Couldn't this also apply to case endings? What if words ending in 'aiin' are
actually 'y'+ genitive plural, and maybe 'ain' is 'y'+ genitive singular...
Of course this doesn't answer the duplication issue, but if we're separating
'ki' prefixes maybe we can treat daiin as a suffix that has been
separated...

If 'dy' is a main classification of plants say...then a sub-class of 'dy'
would use the genitive case to say 'of the' dy-class. So, word+daiin+daiin
could be
word(s) of the dy-subclass of the dy-main-class...

shy.kcheey.daiin.cthol.chor.chokor
shy ('s OF THE).kcheey-dy.cthol.chor.chokor

cho.sho.chaiin.shaiin.daiin.qodaiin
cho.sho('s of the) chy-shy-dy(of the) qody.
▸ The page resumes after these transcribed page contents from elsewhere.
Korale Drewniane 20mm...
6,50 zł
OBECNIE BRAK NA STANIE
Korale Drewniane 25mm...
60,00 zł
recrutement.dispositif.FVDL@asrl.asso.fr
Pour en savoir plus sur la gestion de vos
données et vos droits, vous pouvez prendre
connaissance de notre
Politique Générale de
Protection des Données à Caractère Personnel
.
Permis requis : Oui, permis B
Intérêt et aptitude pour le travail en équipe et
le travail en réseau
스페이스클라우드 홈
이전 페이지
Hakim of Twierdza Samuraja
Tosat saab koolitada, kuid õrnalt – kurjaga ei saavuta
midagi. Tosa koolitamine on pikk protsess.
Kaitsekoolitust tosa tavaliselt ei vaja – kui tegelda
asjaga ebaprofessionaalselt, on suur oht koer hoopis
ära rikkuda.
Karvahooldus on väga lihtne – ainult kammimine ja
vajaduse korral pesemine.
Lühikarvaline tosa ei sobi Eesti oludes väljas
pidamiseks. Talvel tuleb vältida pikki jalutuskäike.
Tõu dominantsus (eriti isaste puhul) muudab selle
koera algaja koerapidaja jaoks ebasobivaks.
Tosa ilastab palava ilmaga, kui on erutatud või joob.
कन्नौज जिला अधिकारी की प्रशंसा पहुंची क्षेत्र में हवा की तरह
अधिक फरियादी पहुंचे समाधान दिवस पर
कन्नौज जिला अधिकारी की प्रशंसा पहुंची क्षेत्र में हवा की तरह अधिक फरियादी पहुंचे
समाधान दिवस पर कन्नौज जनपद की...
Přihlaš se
qotcho.ytor.daiin.daiin.otchor.daiin.qo.darchor.do-
qotcho.('s of the)ytor-dy(of the)dy (of the)otchor-dy.qodarchor.do

John Grove.

> This, I think, is a much more relevant, much more potent,
> statistics than the entropy. The entropy, after all, is
> the theoretical minimal cost of transmitting a message
> assuming the knowledge of the frequency of the n-tuplets
> in the language of that message. This cost is (to me)
> evidently dependent upon how the message was encoded.
> Thus, if you have a language where long vowels are
> expressed by reduplication e.g. ariiki, its entropy
> will differ from that of the very same language with its
> long vowels are expressed by, say, capitalizing: arIki.
>
> I have just a gut feeling that this "copy(-n)" statistics,
> for lack of a better term, is much, much more informative.